Extended Data Fig. 8. Cargo interactions in anterograde IFT trains.

a, The IFT-A and IFT-B models are displayed in grey, with regions of IFT-B previously linked biochemically to cargo transport labelled coloured. The large structural cargo interactions mostly occur at the edge of IFT-B1. IFT54 is thought to recruit kinesin II to anterograde trains, but this is not visible in our structure, probably due to flexibility. b, The CH domain of IFT81 (navy blue), with positive residues thought to be important for tubulin binding shown in red. Only a narrow space exists between the coiled coil domains of IFT81/74 nearby. c, Comparison between IFT81 CH domain (navy blue) and the CH domain of Ndc80 (pink) bound to microtubules (grey, PDB 3IZO), indicating strong structural homology between the two CH domains. d, The Ndc80:MT complex structure docked with the Ndc80-CH domain aligned to the IFT81-CH domain, simulating a potential interaction with tubulin cargo. Strong steric clashes occur between tubulin and IFT81/74 in the neighbouring repeat.

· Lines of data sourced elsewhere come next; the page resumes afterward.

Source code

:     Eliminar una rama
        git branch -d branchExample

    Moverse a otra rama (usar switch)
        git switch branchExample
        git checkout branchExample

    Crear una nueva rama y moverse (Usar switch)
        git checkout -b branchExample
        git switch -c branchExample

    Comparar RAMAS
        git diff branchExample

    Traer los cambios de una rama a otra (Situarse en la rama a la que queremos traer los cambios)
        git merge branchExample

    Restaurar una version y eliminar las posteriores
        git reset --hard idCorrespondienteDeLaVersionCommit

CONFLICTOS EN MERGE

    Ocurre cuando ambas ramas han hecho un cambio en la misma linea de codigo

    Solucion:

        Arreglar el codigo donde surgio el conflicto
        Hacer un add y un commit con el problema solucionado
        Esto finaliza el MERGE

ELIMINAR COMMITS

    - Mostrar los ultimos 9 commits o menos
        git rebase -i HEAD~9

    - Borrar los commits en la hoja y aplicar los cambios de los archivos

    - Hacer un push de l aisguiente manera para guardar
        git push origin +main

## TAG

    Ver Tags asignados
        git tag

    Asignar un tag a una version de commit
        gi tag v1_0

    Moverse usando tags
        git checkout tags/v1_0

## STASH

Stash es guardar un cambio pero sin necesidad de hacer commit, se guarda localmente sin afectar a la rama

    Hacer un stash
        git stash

Extended Data Fig. 9. The IFT-A polymer is built around four tandem WD domain proteins.

a, A comparison between the four tandem WD domains found in IFT-A, aligned at WD1. WD2 adopts a unique conformation relative to WD in each of the four proteins (with the TPR domain emerging at different places), allowing us to dock the models into the density. b, Equivalent to A, but with 90° rotation to provide a bottom view of the WD2 domains. c, A step-by-step guide of the model placements in IFT-A. 1: One repeat of IFT-A highlighted in yellow. 2: WD domains were docked into the density according to the angle between WD1 and WD2, and the exit of the TPR domain from WD2. Focused refinements were used for this positioning (as shown in inset panels for 2). 3: TPR domains were fit into the continuous tubular densities emanating from each of the WD domains, with IFT139 identified as the remaining spiral density corresponding to the TPR superhelix. d, Model-to-map FSC curve for the IFTA model (into the overall 20.7 Å 3-repeat IFTA density). e, We lowpass filtered our IFT-A 3-repeat average, with regions containing part of our model coloured in yellow (dark yellow highlighting a single repeat). We see an extra density (grey) forming a bridge between the WD domains of IFT144 and IFT140 that is not formed by a protein in our model. f, Long distance interconnectivity between IFT144 and IFT140 from neighbouring complexes. The TPR domain of IFT140 (orange) reaches into the neighbouring complex and stabilize its copy of IFT144-TPR (dark red). g, Side view of F, with some extra subunits coloured and density shown. The TPR domain of IFT140 from the adjacent repeat stabilizes the conformation of IFT144. The WD domain of IFT140 (dark orange) sits on top of IFT144-TPR (both complex-1), meaning IFT140-TPR from complex 2 is determining the conformation of its neighbour. This stabilizes the binding site for IFT121-WD (yellow, complex 1).

Extended Data Fig. 10. Classification of synchronous IFT-A and IFT-B averages.

a, Processing workflow of the classification of the IFT-B average to generate the classes in Fig. 5 that show synchronous IFT-A and IFT-B. Scale bars = 10 nm. b, Surface charge representation of IFT139 shows that the IFT81/74 binding site is strongly negatively charged. c, Surface charge representation of IFT81/74 CC5 shows that it is positively charged, facilitating its interaction with IFT139.